Assessing Safety of Cervical Spine Fusion With NMP®

Interbody fusion is a cornerstone of spinal reconstruction, involving placement of a bone graft within the intervertebral space to achieve fusion between adjacent vertebrae. Autogenous bone graft (ABG), typically harvested from the iliac crest, is considered the gold standard due to its osteogenic potential. However, ABG use is limited by donor site morbidity, infection risk, increased operative time, blood loss, and limited graft availability.

Alternative graft materials, such as recombinant human bone morphogenetic protein-2 (rhBMP-2) and demineralized bone matrix (DBM), have been developed to overcome ABG limitations. While rhBMP-2 is highly osteoinductive, off-label cervical use has been associated with severe complications. DBM offers an osteoconductive scaffold but shows variable clinical performance due to inconsistent BMP content.

Cervical spine fusion is a well-established procedure for cervical spine pathologies, but perioperative complications remain significant.
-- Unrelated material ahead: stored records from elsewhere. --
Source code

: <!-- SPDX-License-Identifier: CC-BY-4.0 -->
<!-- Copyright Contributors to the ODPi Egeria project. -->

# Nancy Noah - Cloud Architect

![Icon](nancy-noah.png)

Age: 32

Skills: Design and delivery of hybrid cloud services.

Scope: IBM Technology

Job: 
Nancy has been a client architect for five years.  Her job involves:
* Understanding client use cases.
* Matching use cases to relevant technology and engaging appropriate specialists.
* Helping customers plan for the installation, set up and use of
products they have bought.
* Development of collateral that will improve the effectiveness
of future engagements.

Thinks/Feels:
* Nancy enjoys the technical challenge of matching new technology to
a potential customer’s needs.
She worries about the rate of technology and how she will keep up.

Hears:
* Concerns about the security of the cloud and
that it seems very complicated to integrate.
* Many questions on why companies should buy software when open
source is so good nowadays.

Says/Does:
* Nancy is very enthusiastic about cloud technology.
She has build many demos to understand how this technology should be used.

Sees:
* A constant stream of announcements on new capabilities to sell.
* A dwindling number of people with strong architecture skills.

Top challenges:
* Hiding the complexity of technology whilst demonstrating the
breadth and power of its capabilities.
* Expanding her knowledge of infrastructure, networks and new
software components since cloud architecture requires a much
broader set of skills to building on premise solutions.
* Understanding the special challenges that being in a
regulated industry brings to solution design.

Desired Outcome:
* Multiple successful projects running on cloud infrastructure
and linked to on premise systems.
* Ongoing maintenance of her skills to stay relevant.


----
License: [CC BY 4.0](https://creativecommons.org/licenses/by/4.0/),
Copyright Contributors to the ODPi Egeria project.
Large population-based studies report overall complication rates of 13-14%, with pulmonary events, postoperative hematomas, and dysphagia among the most common. Advanced age and multiple comorbidities are strong predictors of adverse outcomes, with even a single complication prolonging hospitalization and increasing mortality risk.
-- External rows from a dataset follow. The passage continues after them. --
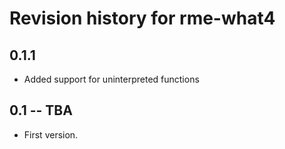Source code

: # Revision history for rme-what4

## 0.1.1

* Added support for uninterpreted functions

## 0.1 -- TBA

* First version.
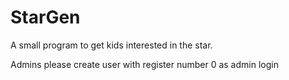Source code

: # StarGen
A small program to get kids interested in the star.

Admins please create user with register number 0 as admin login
Given the limitations of current grafts and the high complication rates of cervical spine fusion surgeries, there is a need to evaluate novel biologically active bone grafts. The NMP® bone graft is designed to promote bone formation and may improve safety and clinical outcomes in cervical fusion.

Accurate assessment of adverse events is critical; this study will use the validated SAVES-V2 system to standardize complication reporting, capture severity, and quantify the clinical and economic impact of cervical spine fusion surgery-related adverse events.